A new 162,000-square-foot meat processing plant opened Oct. 21 in Camp Hill, Pa. The factory, off Lisburn Road, is owned by Ahold USA, which operates grocery store chains Giant, Martin’s and Stop & Shop, and is managed by Vantage Foods.

The plant will cut and package beef and pork products for distribution to Giant’s stores in Pennsylvania, Maryland and surrounding states, said Tracey Pawelski, Ahold’s vice president of external communications.

No animals will be slaughtered at the factory. The carcasses will be brought in from the company’s current suppliers, including Pennsylvania-based brands such as Hatfield and Berks as well as national companies such as Perdue and Smithfield, Pawelski said.

Keeping live animals out of the plant will eliminate any concerns neighbors might have about smells, Leonal Kilgore,Vantage president and CEO, said in a statement announcing the plant last year.

Vantage Foods had already been serving Giant’s Pennsylvania stores prior to the opening of the Camp Hill site, Pawelski said.

The plant’s operations manager, Dave Davidson, said the plant will take seven to nine months to get to full capacity and will employ 750 to 800 people. Pawelski said each shift will eventually have about 400 workers.

Camp Hill was chosen as the site for the plant because of its proximity to major transportation arteries, Pawelski said.

The plant is part of an attempt to rethink the grocery store meat department.

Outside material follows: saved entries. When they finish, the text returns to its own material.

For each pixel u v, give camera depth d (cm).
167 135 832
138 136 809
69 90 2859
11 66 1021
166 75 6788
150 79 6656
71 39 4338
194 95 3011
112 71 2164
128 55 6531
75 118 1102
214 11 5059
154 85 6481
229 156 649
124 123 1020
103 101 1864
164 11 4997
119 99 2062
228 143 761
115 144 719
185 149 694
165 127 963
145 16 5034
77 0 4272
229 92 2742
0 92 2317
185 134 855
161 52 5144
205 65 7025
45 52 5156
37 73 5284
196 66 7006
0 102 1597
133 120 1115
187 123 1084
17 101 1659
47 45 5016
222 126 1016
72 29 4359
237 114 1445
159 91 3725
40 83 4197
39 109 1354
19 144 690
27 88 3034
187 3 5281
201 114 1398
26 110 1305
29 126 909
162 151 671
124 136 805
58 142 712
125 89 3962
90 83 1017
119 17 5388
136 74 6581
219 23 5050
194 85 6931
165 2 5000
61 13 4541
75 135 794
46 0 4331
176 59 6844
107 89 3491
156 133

Ahold wants its in-store employees to focus more on customer service, so the new plant will shift the burden of cutting meat out of the stores. The meat staff will now have to spend less time butchering in the back room and will be more accessible to answer buyers’ questions.

“Customers will continue to see familiar faces in the meat department,” Pawelski said.

She said the plant will help Ahold reduce waste, employ more efficient packaging technologies, ensure food safety and improve its management of store inventories.

“This change is expected to be seamless for customers who will continue to enjoy access to popular varieties of fresh, quality meats with the selection and value they’ve come to expect,” Pawelski said.

Giant was already supplying its stores with chicken and fish packaged at other locations, and this plant will concentrate beef and pork operations in a similar way, Davidson, the operations manager, said.

While customers may experience some changes, farmers are unlikely to see much of a change. Ahold will be sticking with its current suppliers rather than shaking up the market, which is a plus for farmers who serve Ahold’s partners.

Because the plant has commercial suppliers and does not slaughter animals, it does not work directly with farmers, Davidson said. He declined to discuss specifics of the machinery used at the plant but noted that it is state-of-the-art.

Pawelski said the company does not release processing volumes.

Davidson said the new factory should improve meat production in the Harrisburg region.

“Our goal is to continue to increase sales and certainly to put out a better product,” he said.